Arthur Adamov écrit  dans son journal  « L’homme et l’enfant (souvenirs) » publié au 4è trimestre de 1968:   « …en 1945 je décide d’aller voir Antonin Artaud , oublié de tous, « en traitement à l’asile de Rodez  depuis le  début de la guerre (1939)…Artaud affaibli, effrayé. …tremble de tous ses membres . Il me  raconte sa vie à Rodez . Accuse le docteur Ferdière (auteur d’un Gérard de Nerval !) de le terrifier: Si vous n’êtes pas sage , monsieur Artaud on va vous faire encore des électrochocs . Artaud , le visage traversé de tics, ravagé, ridé, la bouche édentée;  mais tout à coup s’échappe une voix retentissante, hurlante Nous noyés dans ses mots…  Antonin Artaud au Vieux-Colombier  perd ses papiers , les cherche par terre, balbutie; il est très pâle.  La salle garde un silence de mort , Artaud impose le respect.  J’aide Gide à monter sur la scène , il veut embrasser Artaud …Le suicide d’Artaud au chloral (l’arme massive)… »

      [Antonin Artaud sombra dans la folie. Il subsiste  un enregistrement exceptionnel intitulé Pour en finir avec le jugement de Dieu: une création  hors du commun.

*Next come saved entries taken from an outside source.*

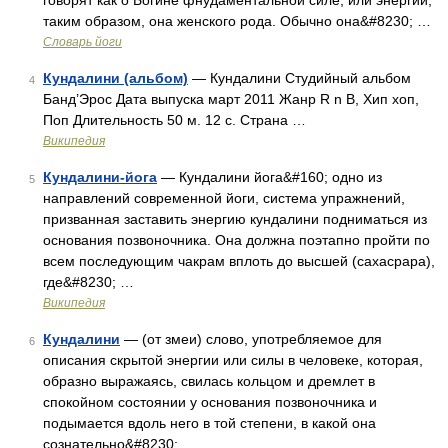
говорят как о Богине фнудаментальной силе, или энергии,
таким образом, она женского рода. Обычно она&#8230; …
Словарь йоги
Кундалини (альбом)
— Кундалини Студийный альбом
4
Банд’Эрос Дата выпуска март 2011 Жанр R n B, Хип хоп,
Поп Длительность 50 м. 12 с. Страна …
Википедия
Кундалини-йога
— Кундалини йога&#160; одно из
5
направлений современной йоги, система упражнений,
призванная заставить энергию кундалини подниматься из
основания позвоночника. Она должна поэтапно пройти по
всем последующим чакрам вплоть до высшей (сахасрара),
где&#8230; …
Википедия
Кундалини
— (от змеи) слово, употребляемое для
6
описания скрытой энергии или силы в человеке, которая,
образно выражаясь, свилась кольцом и дремлет в
спокойном состоянии у основания позвоночника и
подымается вдоль него в той степени, в какой она
сознательно&#8230; …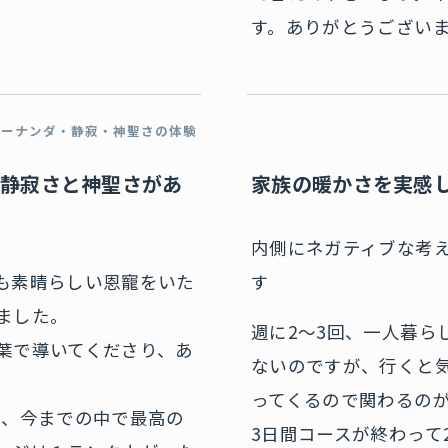
す。ありがとうござい
アーナンダ・静寂・神聖さの体験
、静寂さと神聖さがあ
家族の暖かさを実感
内側にネガティブな考
も素晴らしい恩寵をいた
す
ました。
週に2〜3回、一人暮ら
葉で導いてくださり、あ
ないのですが、行くと
ってくるので関わるの
は、今までの中で最高の
3日間コースが終わって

Artaud est enregistré quelques mois à peine avant sa mort. Il est alors interné et souffre d’un cancer du rectum. Cette création devait être diffusée le 2 février 1948 mais le directeur de la RTF décide de la censurer  la veille de sa diffusion. Il faudra attendre 25 ans pour l’entendre.  En effet, les oreilles de l’époque n’étaient pas prêtes à écouter un texte si subversif.  Artaud éructe, crie, hurle sa poésie. Son vomi verbal dénonce l’ordre moral:     
          « Là où ça sent la merde, ça sent l’être. L’homme aurait très bien pu ne pas chier, ne pas ouvrir la poche anale, mais il a choisi de chier comme il aurait choisi de vivre. Au lieu de consentir à vivre mort. C’est que pour ne pas faire caca, il lui aurait fallu consentir à ne pas être, mais il n’a pas pu se résoudre à perdre l’être, c’est à dire à mourir vivant… »           
           L’oeuvre est précédée d’une introduction de Roger Vitrac « donnant des clés »; il évoque ses activités d’acteur chez Charles Dullin. Des textes sont lus par Maria Casarès, Roger Blin et Paule Thévenin. Roger Blin se souvient  dans une vidéo  de cette soirée  du  13 janvier 1947 lorsque  Antonin Artaud se produisit sur la scène du Vieux Colombier. En 1973 Gilles Deleuze  écrit « La folie d’Artaud ».  À la Promenade de Vénus (le cafe surréaliste)  à trois reprises j’ai posé à André Breton  la même question   Que pensez-vous d’Artaud?   il m’a répondu toujours par la même  chose: Un révolté pour rien…]

Arthur Adamov (Adamian)  est né le 23 août 1908 à Kislovodsk (Caucase) et s’est occulté à Paris le 21 pédale de l’an 97 de l’Ère ‘Pataphysique(15 mars 1970, apparent ) des suites d’une surdose de barbituriques, ce fut un auteur dramatique.

Antonin Artaud (Antoine Marie Joseph Paul Artaud) est  né à Marseille le 4 septembre 1896 et  s’est occulté à Ivry-sur-Seine le 10 pédale   de l’an 71 de l’Ère ‘Pataphysique(14 mars 1948, apparent), ce fut un poète et théoricien du théâtre.